Work to complete >>
**A.** Summarize the passage below about the anthology Adventures in Time and Space in two sentences.
**B.** From the passage below on the anthology, duplicate word for word the stretch that begins at the words "American anthology edited" and stops after the words "out of print.".

Adventures in Time and Space
- Dust-jacket from the first edition
- Editors: Raymond J. Healy and J. Francis McComas
- Cover artist: George Salter
- Language: English
- Genre: Science fiction
- Publisher: Random House
- Publication date: 1946
- Publication place: United States
- Media type: Print (hardback)
- Pages: 997 pp

= Adventures in Time and Space =

American anthology edited by Raymond J. Healy and J. Francis McComas

Adventures in Time and Space is an American anthology of science fiction stories edited by Raymond J. Healy and J. Francis McComas and published in 1946 by Random House. A second edition was also published in 1946 that eliminated the last five stories. A Modern Library edition (Famous Science-Fiction Stories: Adventures in Time and Space) was issued in 1957. When it was re-released in 1975 by Ballantine Books, Analog book reviewer Lester del Rey referred to it as a book he often gave to people in order to turn them onto the genre. It is now once again out of print.

Dataset extract >>

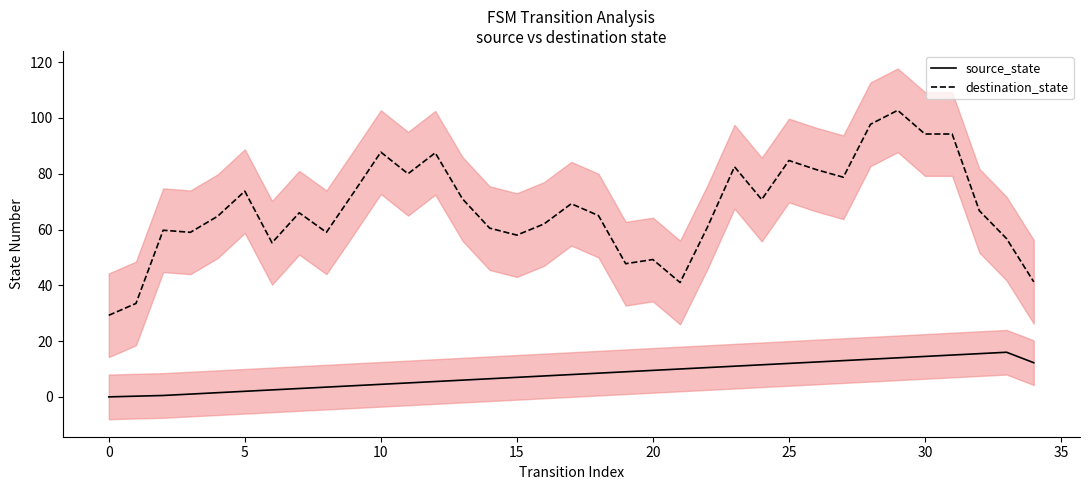

How many interior local valleys does the destination_state series have?

9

Solutions to the exercise >>
**A.** Adventures in Time and Space is an American science fiction anthology edited by Raymond J. Healy and J. Francis McComas and published by Random House in 1946, and a second edition that same year dropped the last five stories. A Modern Library edition came out in 1957 and Ballantine Books re-released it in 1975, when Analog book reviewer Lester del Rey called it a book he often gave people to turn them onto the genre, though it is now out of print again.

**B.**
American anthology edited by Raymond J. Healy and J. Francis McComas

Adventures in Time and Space is an American anthology of science fiction stories edited by Raymond J. Healy and J. Francis McComas and published in 1946 by Random House. A second edition was also published in 1946 that eliminated the last five stories. A Modern Library edition (Famous Science-Fiction Stories: Adventures in Time and Space) was issued in 1957. When it was re-released in 1975 by Ballantine Books, Analog book reviewer Lester del Rey referred to it as a book he often gave to people in order to turn them onto the genre. It is now once again out of print.